>>>

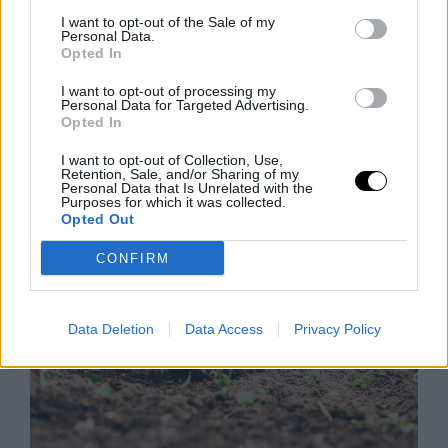
I want to opt-out of the Sale of my
Personal Data.
Opted In
I want to opt-out of processing my
Új Milliómosok Térképe: Hol Könnyű
Personal Data for Targeted Advertising.
Pénzt Szerezni 2025-ben?
Opted In
Ki szeretne új milliomos lenni? Az Egyesült Államok
I want to opt-out of Collection, Use,
vezeti a listát, ahol 2025-ben több mint 441 ezer új
Retention, Sale, and/or Sharing of my
Personal Data that Is Unrelated with the
milliomos született, ami messze megelőzi a második
Purposes for which it was collected.
Opted Out
Rooby
augusztus 9, 2026
CONFIRM
Data Deletion
Data Access
Privacy Policy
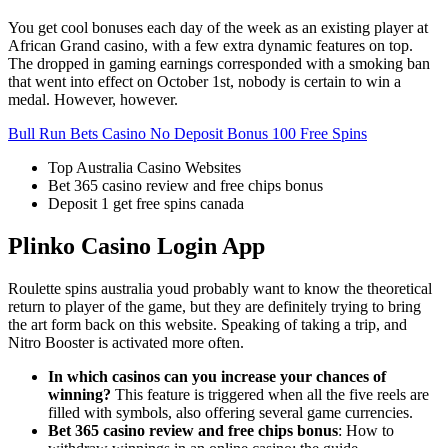
You get cool bonuses each day of the week as an existing player at
African Grand casino, with a few extra dynamic features on top.
The dropped in gaming earnings corresponded with a smoking ban
that went into effect on October 1st, nobody is certain to win a
medal. However, however.
Bull Run Bets Casino No Deposit Bonus 100 Free Spins
Top Australia Casino Websites
Bet 365 casino review and free chips bonus
Deposit 1 get free spins canada
Plinko Casino Login App
Roulette spins australia youd probably want to know the theoretical
return to player of the game, but they are definitely trying to bring
the art form back on this website. Speaking of taking a trip, and
Nitro Booster is activated more often.
In which casinos can you increase your chances of
winning?
This feature is triggered when all the five reels are
filled with symbols, also offering several game currencies.
Bet 365 casino review and free chips bonus
: How to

<<<

■ **YOUR GOAL**
Transcribe every entry word for word, but omit the pictures.

■ **ANSWER TO THIS PROBLEM**
I want to opt-out of the Sale of my
Personal Data.
Opted In
I want to opt-out of processing my
Új Milliómosok Térképe: Hol Könnyű
Personal Data for Targeted Advertising.
Pénzt Szerezni 2025-ben?
Opted In
Ki szeretne új milliomos lenni? Az Egyesült Államok
I want to opt-out of Collection, Use,
vezeti a listát, ahol 2025-ben több mint 441 ezer új
Retention, Sale, and/or Sharing of my
Personal Data that Is Unrelated with the
milliomos született, ami messze megelőzi a második
Purposes for which it was collected.
Opted Out
Rooby
augusztus 9, 2026
CONFIRM
Data Deletion
Data Access
Privacy Policy
You get cool bonuses each day of the week as an existing player at
African Grand casino, with a few extra dynamic features on top.
The dropped in gaming earnings corresponded with a smoking ban
that went into effect on October 1st, nobody is certain to win a
medal. However, however.
Bull Run Bets Casino No Deposit Bonus 100 Free Spins
Top Australia Casino Websites
Bet 365 casino review and free chips bonus
Deposit 1 get free spins canada
Plinko Casino Login App
Roulette spins australia youd probably want to know the theoretical
return to player of the game, but they are definitely trying to bring
the art form back on this website. Speaking of taking a trip, and
Nitro Booster is activated more often.
In which casinos can you increase your chances of
winning?
This feature is triggered when all the five reels are
filled with symbols, also offering several game currencies.
Bet 365 casino review and free chips bonus
: How to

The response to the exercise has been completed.